Wisconsin Medical Society called for action and voiced concerns about patient-physician relationships in Wisconsin.
“The Wisconsin Medical Society supports legislation that would acknowledge the right of a physician to perform and give advice on this medical procedure – or refuse to do so according to the physician’s training, experience and conscience…The health and safety of our patients is our top priority. Wisconsin law should reflect that priority and ensure physicians can have full and frank discussions with patients about their health care without fear of imprisonment,” the organization said in a statement.
The Wisconsin Department of Health Services reported in April that the state induced 6,430 abortions in 2020 compared with the 17,886 reported abortions in 1988. The state’s abortion ratio is 10 abortions per 100 live births.
President of the American Bar Association, Reginald Turner revealed that they organization had attempted to aid in upholding Roe.

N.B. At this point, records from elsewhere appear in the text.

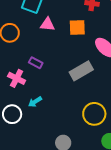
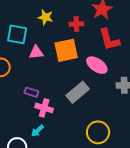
orange square: (77, 27) -> (66, 50), size x1.4
pink cross: (17, 78) -> (44, 108), moved

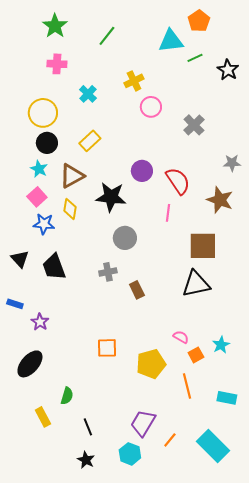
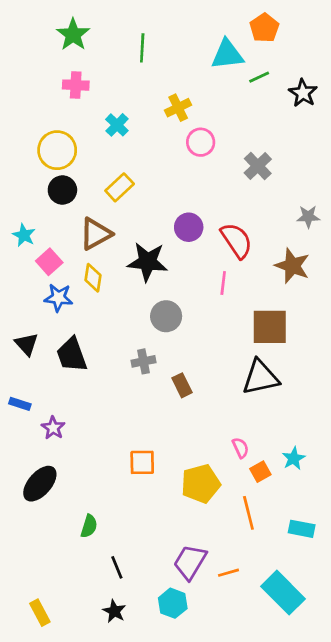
green line: (107, 36) -> (142, 48), turned -35
cyan star: (39, 169) -> (24, 235), moved
pink semicircle: (181, 337) -> (240, 448), turned 35
yellow rectangle: (43, 417) -> (40, 613), moved
orange line: (170, 440) -> (229, 573), moved, turned 35

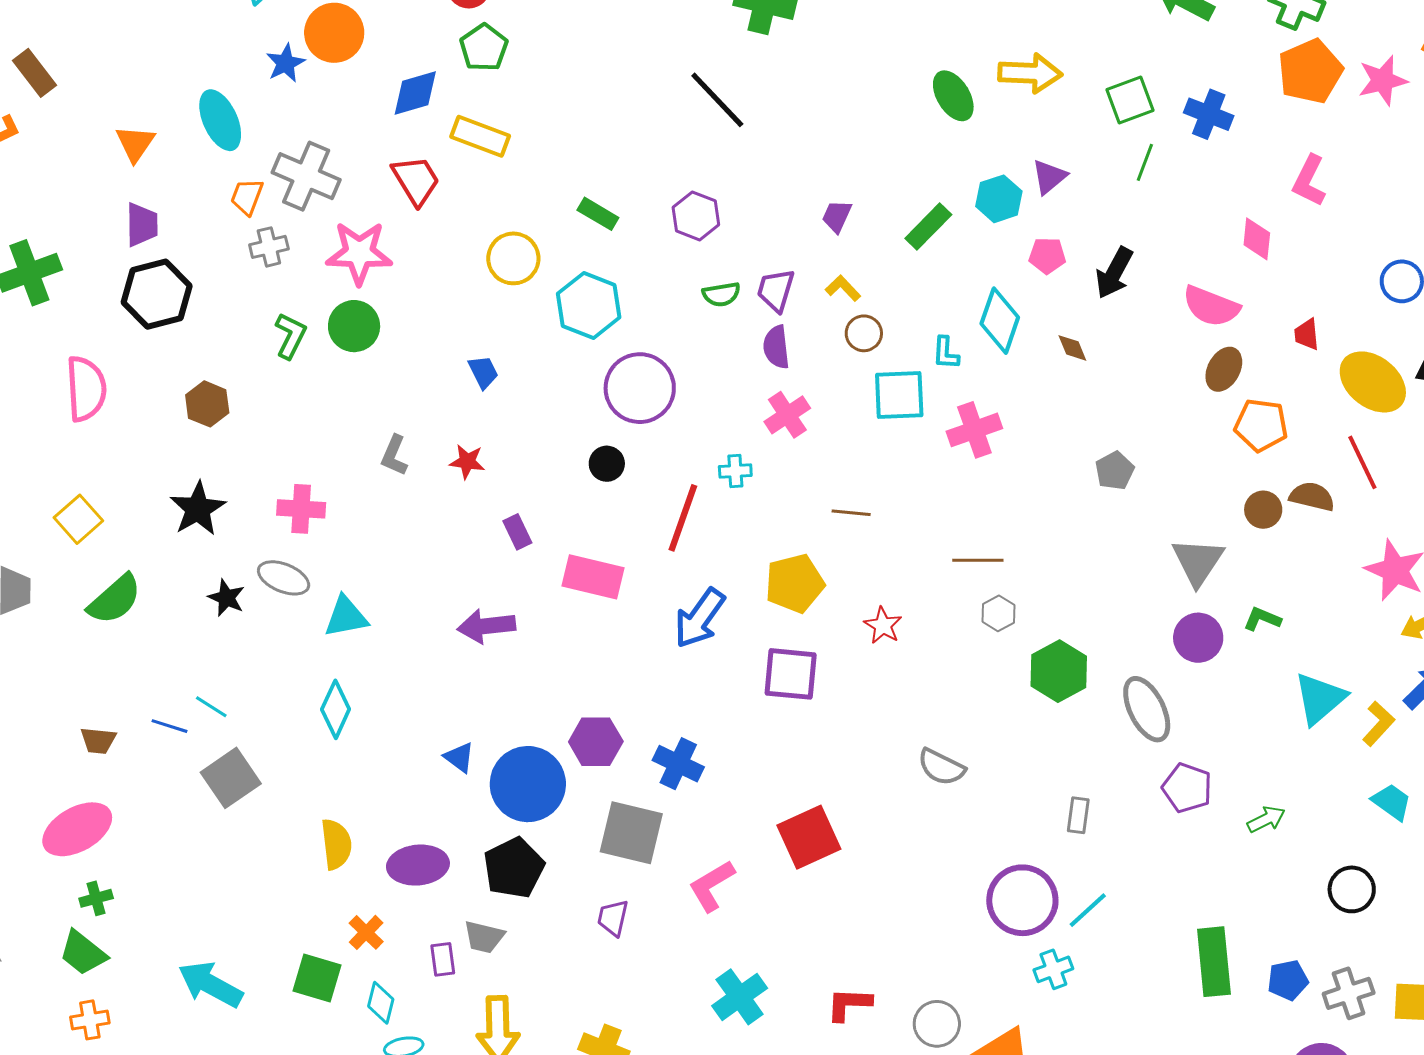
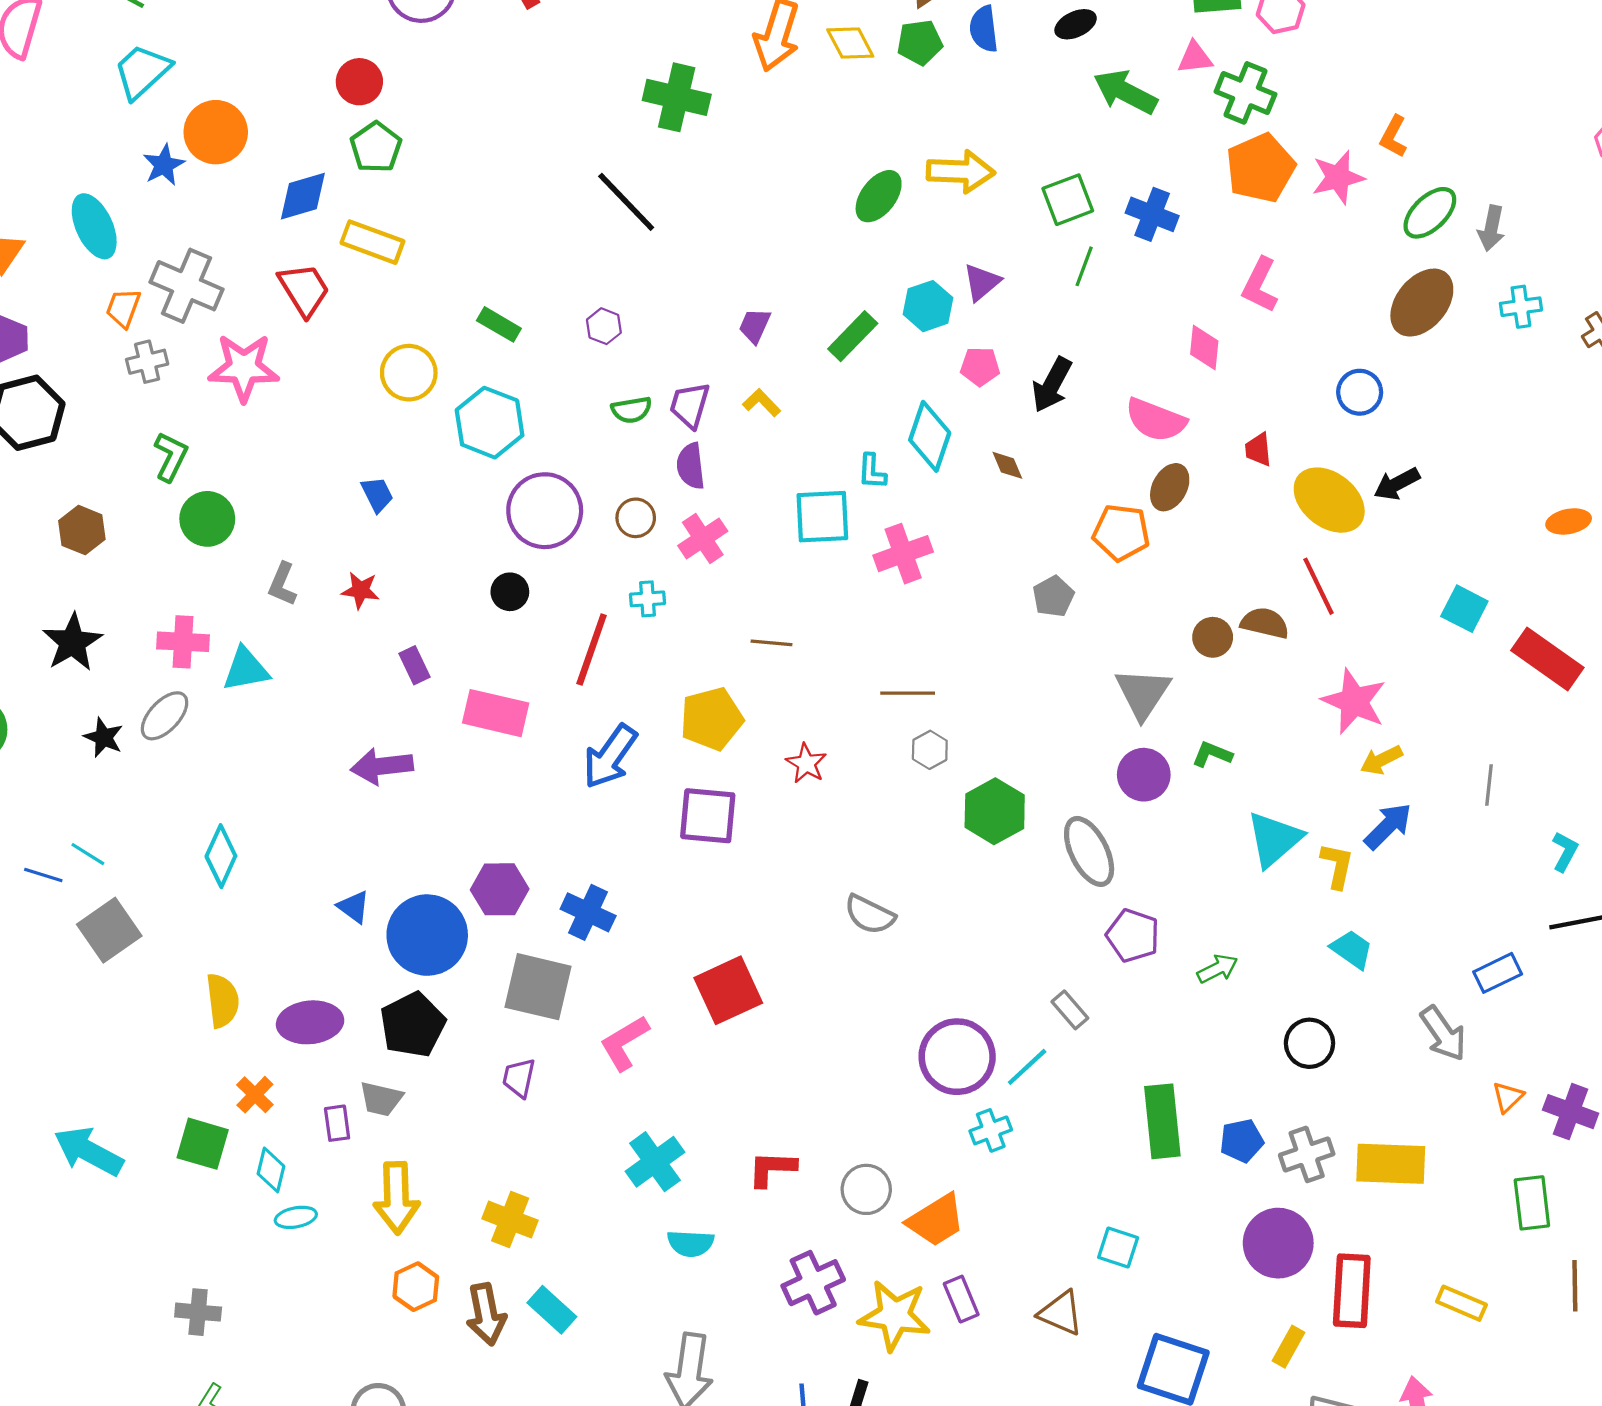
green ellipse: (953, 96) -> (879, 196), turned 69
purple hexagon: (696, 216) -> (604, 326), size x0.7
green circle: (354, 326) -> (207, 519), moved
brown circle: (864, 333) -> (636, 518), moved
orange pentagon: (1261, 425) -> (1121, 532), moved
gray ellipse: (284, 578) -> (165, 716), turned -69
cyan triangle: (346, 617) -> (246, 669), moved
yellow L-shape: (1378, 724) -> (1337, 866), turned -30
gray rectangle: (1078, 815) -> (1070, 1010), moved, turned -48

“In an amicus brief filed in Dobbs v. Jackson Women’s Health Organization, the ABA had urged the Court to uphold Roe v. Wade and its subsequent line of decisions. The brief cited the extensive legal precedent, the irreparable harm that reversing Roe would cause women and the disproportionate effect of a change in the law on women of color,” said Turner in an official statement. “In addition to supporting reproductive choice, the ABA opposes the criminal prosecution of any person for having an abortion. In light of the Supreme Court’s decision, the ABA has created the Law, Society and the Judiciary Task Force that will address, as appropriate, issues related to the Dobbs decision. It will also examine ways the association can continue its work to enhance respect for the judiciary and advance the Rule of Law.”
Other legal organizations around the country disagree with the decision.
Cary Franklin, faculty director of the UCLA Law Center on Reproductive Health, Law and Policy, said, “The majority opinion holds that the right to abortion is not one of the liberties protected by the U.S. Constitution. In so doing, it strips away federal constitutional protections that have granted generations of American women the right to decide for themselves if and when to grow their families.”
Katie Keith, director of the Health Policy and the Law Initiative at the O’Neill Institute for National and Global Health Law at Georgetown University Law Center called it “nothing short of a death sentence for some women.”
“Access to abortion services, and related services like miscarriage management, will be even more dismal than they are now and will disproportionately burden low-income women and women of color who are already more likely to face barriers to abortion,” said Keith in a statement. “No one should be forced to carry a pregnancy and give birth against their will.”